Dans ces circonstances, les migrant-e-s bloqué-e-s aux frontières sont un atout. Il est aujourd’hui temps de tirer parti des compétences et de l’expérience de travailleurs-euses trop longtemps considéré-e-s comme « non qualifiée-e-s » et jetables. Les travailleurs-euses agricoles et leurs syndicats doivent de leur côté jouer un rôle à part entière, aux niveaux local, national et international, dans la planification et la mise en œuvre des mesures d'urgence, et au développement de la production locale.

La Convention 184 de l’OIT sur la sécurité et la santé dans l’agriculture a été adoptée en 2001. Cette convention vise à garantir aux travailleurs-euses agricoles les mêmes droits à des conditions de travail sûres et saines qu’aux autres travailleurs-euses. Elle établit que les travailleurs-euses ont le droit « de participer à l'application et à l'examen des mesures visant à assurer la sécurité et la santé et, conformément à la législation et à la pratique nationales, de choisir des représentants ayant compétence en matière de sécurité et de santé et des représentants aux comités d'hygiène et de sécurité » ; et le droit « de se soustraire au danger que présente leur travail lorsqu'ils ont un motif raisonnable de croire qu'il existe un risque imminent et grave pour leur sécurité et leur santé et d'en informer immédiatement leur supérieur.
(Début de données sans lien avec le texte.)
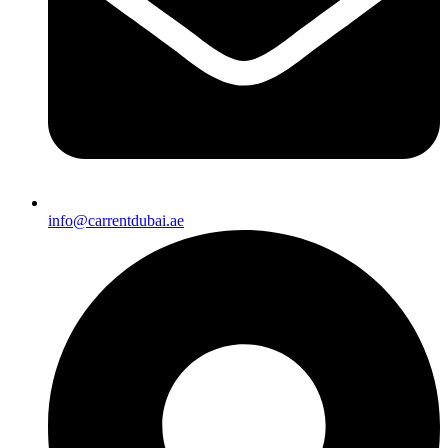
info@carrentdubai.ae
Ils ne devront pas être lésés du fait de ces actions ».

Elle prévoit également que « des mesures devront être prises pour garantir que les travailleurs temporaires et saisonniers reçoivent la même protection, en matière de sécurité et de santé, que celle accordée aux travailleurs permanents dans l'agriculture qui se trouvent dans une situation comparable » et stipule que « les travailleurs de l'agriculture devront être couverts par un régime d'assurance ou de sécurité sociale […] offrant une couverture au moins équivalente à celle dont bénéficient les travailleurs d'autres secteurs ».

Ces droits sont un guide pour l’action, durant la pandémie actuelle et au-delà. La couverture sanitaire universelle n'est pas une « mesure de crise », qui doit être annulée dès que la courbe de transmission s'aplatit. La pandémie a mis en évidence la folie qui consiste à démanteler les soins de santé publics pour satisfaire les appétits des investisseurs. Nous sommes aujourd'hui confrontés à la fragilité d'un système alimentaire qui se débarrasse de ceux et celles qui nous nourrissent. Des investissements massifs dans la protection de la santé et de la sécurité des travailleurs-euses agricoles sont nécessaires pour lutter contre le coronavirus, et ces investissements doivent se poursuivre en permanence une fois la crise passée.